Mike, happiness and moving.
I just got off the phone with Mike. I absolutely love talking to him – we somehow seem to pump each other up about our silly dreams. He makes me feel spectacular about moving to Atlanta and always boosts my confidence about guys (or lack of them). In the same respect, I get equally as excited hearing about the awesome things happening in his life. I love hearing about then new girl he’s seeing and how he wants to make a good impression on her. Listening to him talk about what he wants to do in life just excites and motivates me about my life even more.
To be honest, if there was one person I thought I might lose touch with after high school, it was Mike. I made exhausting effort over the past four years, sometime feeling like giving up hope on him – but I think during the past two years our friendship has grown into something I’m proud of and more than content with.
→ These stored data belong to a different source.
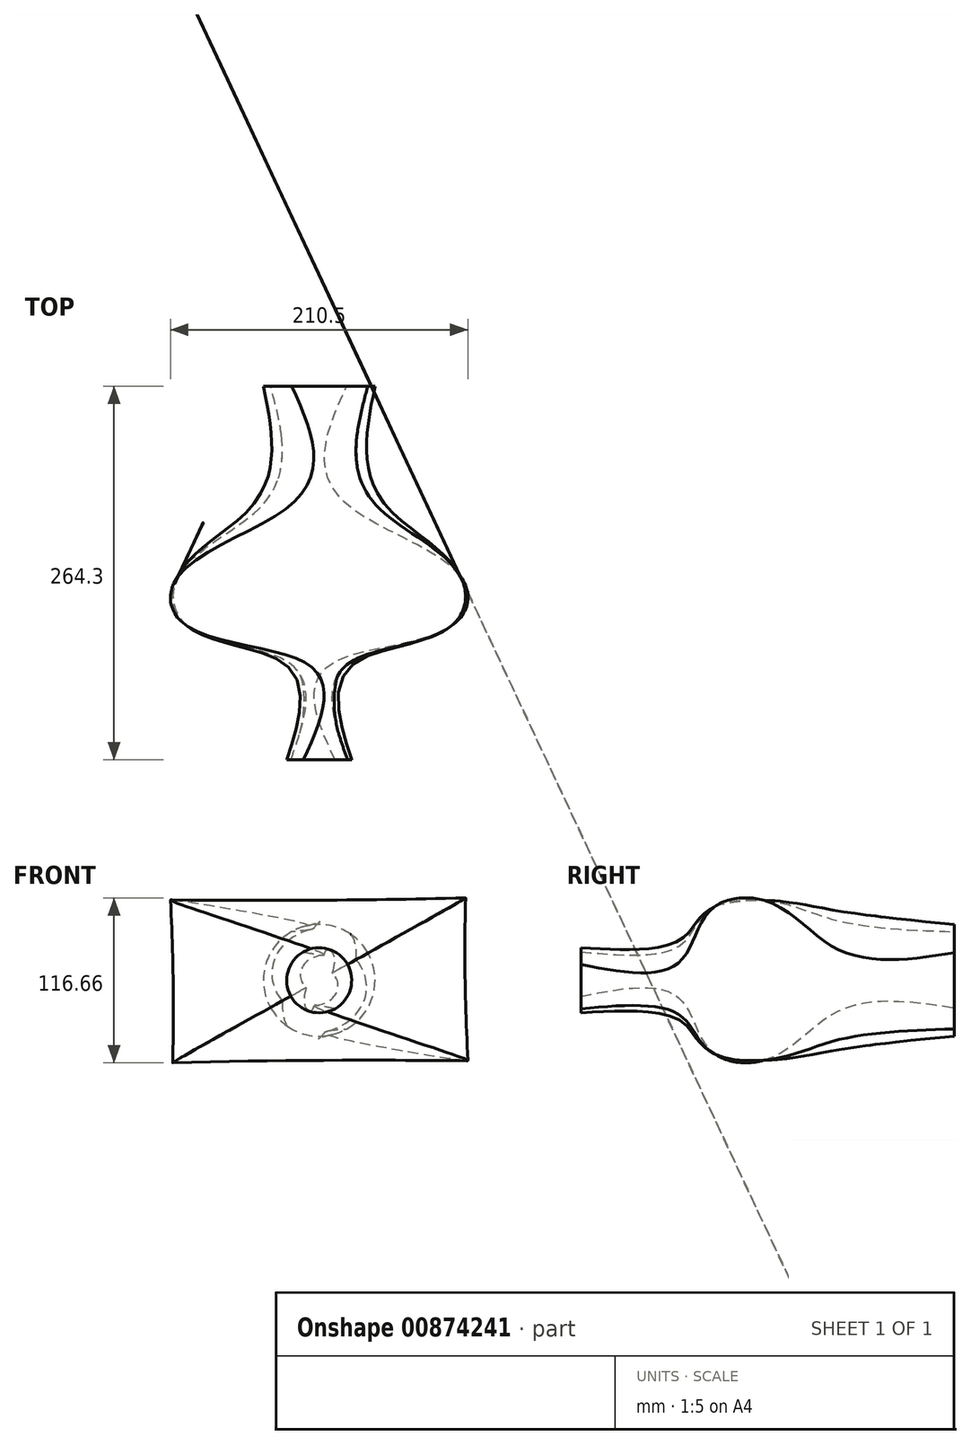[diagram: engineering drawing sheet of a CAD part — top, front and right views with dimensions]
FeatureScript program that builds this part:
annotation { "Feature Type Name" : "Feature", "Feature Type Description" : "" }
export const myFeature = defineFeature(function(context is Context, id is Id, definition is map)
    precondition{}
    {
        {
            var Q0;
            Q0=qCreatedBy(makeId("Front.planeOp"),FACE);
            cPlane(context, id + "F0", {"entities" : qUnion([Q0]), "cplaneType" : CPlaneType.OFFSET, "offset" : 87.5 * mm, "oppositeDirection" : true, "width" : 150 * mm, "height" : 150 * mm});
        }
        {
            var Q0;
            Q0=qCreatedBy(makeId("Front.planeOp"),FACE);
            var sketch = newSketch(context, id + "F1", { "sketchPlane" : qUnion([Q0])});
            skCircle(sketch, "E0", {"center": v(0, 0) * mm, "radius": 50 * mm});
            skSolve(sketch);
        }
        {
            var Q0;
            Q0=qCreatedBy(id+"F0.planeOp",FACE);
            var sketch = newSketch(context, id + "F2", { "sketchPlane" : qUnion([Q0])});
            skCircle(sketch, "E1", {"center": v(0, 0) * mm, "radius": 39.5 * mm});
            skSolve(sketch);
        }
        {
            var Q0;
            Q0=qCreatedBy(makeId("Front.planeOp"),FACE);
            cPlane(context, id + "F3", {"entities" : qUnion([Q0]), "cplaneType" : CPlaneType.OFFSET, "offset" : 47.1 * mm, "width" : 150 * mm, "height" : 150 * mm});
        }
        {
            var Q0;
            Q0=qCreatedBy(id+"F3.planeOp",FACE);
            var sketch = newSketch(context, id + "F4", { "sketchPlane" : qUnion([Q0])});
            skLineSegment(sketch, "E2.bottom", {"start": v(100, 56.5) * mm, "end": v(-100, 56.5) * mm});
            skLineSegment(sketch, "E2.top", {"start": v(100, -56.5) * mm, "end": v(-100, -56.5) * mm});
            skLineSegment(sketch, "E2.left", {"start": v(100, 56.5) * mm, "end": v(100, -56.5) * mm});
            skLineSegment(sketch, "E2.right", {"start": v(-100, 56.5) * mm, "end": v(-100, -56.5) * mm});
            skPoint(sketch, "E2.middle", {"position": v(0, 0) * mm});
            skSolve(sketch);
        }
        {
            var Q0;
            Q0=qCreatedBy(id+"F3.planeOp",FACE);
            cPlane(context, id + "F5", {"entities" : qUnion([Q0]), "cplaneType" : CPlaneType.OFFSET, "offset" : 58.7 * mm, "width" : 150 * mm, "height" : 150 * mm});
        }
        {
            var Q0;
            Q0=qCreatedBy(id+"F5.planeOp",FACE);
            var sketch = newSketch(context, id + "F6", { "sketchPlane" : qUnion([Q0])});
            skCircle(sketch, "E3", {"center": v(0, 0) * mm, "radius": 29 * mm});
            skSolve(sketch);
        }
        {
            var Q0;
            Q0=qCreatedBy(id+"F5.planeOp",FACE);
            cPlane(context, id + "F7", {"entities" : qUnion([Q0]), "cplaneType" : CPlaneType.OFFSET, "offset" : 71 * mm, "width" : 150 * mm, "height" : 150 * mm});
        }
        {
            var Q0;
            Q0=qCreatedBy(id+"F7.planeOp",FACE);
            var sketch = newSketch(context, id + "F8", { "sketchPlane" : qUnion([Q0])});
            skCircle(sketch, "E4", {"center": v(0, 0) * mm, "radius": 23 * mm});
            skSolve(sketch);
        }
        {
            var Q0;
            Q0=qCreatedBy(id+"F3.planeOp",FACE);
            cPlane(context, id + "F9", {"entities" : qUnion([Q0]), "cplaneType" : CPlaneType.OFFSET, "offset" : 35.3 * mm, "width" : 150 * mm, "height" : 150 * mm});
        }
        {
            var Q0;
            Q0=qCreatedBy(id+"F9.planeOp",FACE);
            var sketch = newSketch(context, id + "F10", { "sketchPlane" : qUnion([Q0])});
            skLineSegment(sketch, "E5.bottom", {"start": v(92.98, 51.92) * mm, "end": v(-92.98, 51.92) * mm});
            skLineSegment(sketch, "E5.top", {"start": v(92.98, -51.92) * mm, "end": v(-92.98, -51.92) * mm});
            skLineSegment(sketch, "E5.left", {"start": v(92.98, 51.92) * mm, "end": v(92.98, -51.92) * mm});
            skLineSegment(sketch, "E5.right", {"start": v(-92.98, 51.92) * mm, "end": v(-92.98, -51.92) * mm});
            skPoint(sketch, "E5.middle", {"position": v(0, 0) * mm});
            skSolve(sketch);
        }
        {
            var Q0;
            Q0=makeQuery(id+"F8.imprint","IMPRINT",FACE,{"disambiguationData":[TD([[makeQuery(id+"F8.imprint","IMPRINT",EDGE,{"derivedFrom":sQuery(id+"F8.wireOp",EDGE,"E4")}),1.0]])]});
            var Q1;
            Q1=makeQuery(id+"F6.imprint","IMPRINT",FACE,{"disambiguationData":[TD([[makeQuery(id+"F6.imprint","IMPRINT",EDGE,{"derivedFrom":sQuery(id+"F6.wireOp",EDGE,"E3")}),1.0]])]});
            var Q2;
            Q2=makeQuery(id+"F10.imprint","IMPRINT",FACE,{"disambiguationData":[TD([[makeQuery(id+"F10.imprint","IMPRINT",EDGE,{"derivedFrom":sQuery(id+"F10.wireOp",EDGE,"E5.bottom")}),1.0]])]});
            var Q3;
            Q3=makeQuery(id+"F4.imprint","IMPRINT",FACE,{"disambiguationData":[TD([[makeQuery(id+"F4.imprint","IMPRINT",EDGE,{"derivedFrom":sQuery(id+"F4.wireOp",EDGE,"E2.bottom")}),1.0]])]});
            var Q4;
            Q4=makeQuery(id+"F1.imprint","IMPRINT",FACE,{"disambiguationData":[TD([[makeQuery(id+"F1.imprint","IMPRINT",EDGE,{"derivedFrom":sQuery(id+"F1.wireOp",EDGE,"E0")}),1.0]])]});
            var Q5;
            Q5=makeQuery(id+"F2.imprint","IMPRINT",FACE,{"disambiguationData":[TD([[makeQuery(id+"F2.imprint","IMPRINT",EDGE,{"derivedFrom":sQuery(id+"F2.wireOp",EDGE,"E1")}),1.0]])]});
            loft(context, id + "F11", {"sheetProfilesArray" : [{ "sheetProfileEntities" : qUnion([Q0]) }, { "sheetProfileEntities" : qUnion([Q1]) }, { "sheetProfileEntities" : qUnion([Q2]) }, { "sheetProfileEntities" : qUnion([Q3]) }, { "sheetProfileEntities" : qUnion([Q4]) }, { "sheetProfileEntities" : qUnion([Q5]) }]});
        }
    });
The same can really be said about most of my friends. Now, four years after high school, I am still in contact with those whom I’ve chosen to stay in touch with. I think I can count them on my own two hands, and I like it like that.
I’m not as nervous or scared about moving to Atlanta as I think I should be. I realize i’m going to have culture shock as well as shock in general (due to the weather, etc), but I’m more excited than anything. I am SO excited to have this opportunity – to intern at a magazine.
I’ve been in classes at NMSU where we go around and say what we want to do in life. “I want to work for a travel magazine,” I always say. The thing is, since I’m taking mostly journalism classes I’m not the only one to say that. Basically saying my dream out loud has always been just that – a dream. Could it be that this is the first step for making this come true? It is very very surreal and unbelievable.
…..fyi – a nervous, ‘i’m freaked out beyond belief,’- what the hell am I doing moving to Atlanta blog will be on it’s way later this week!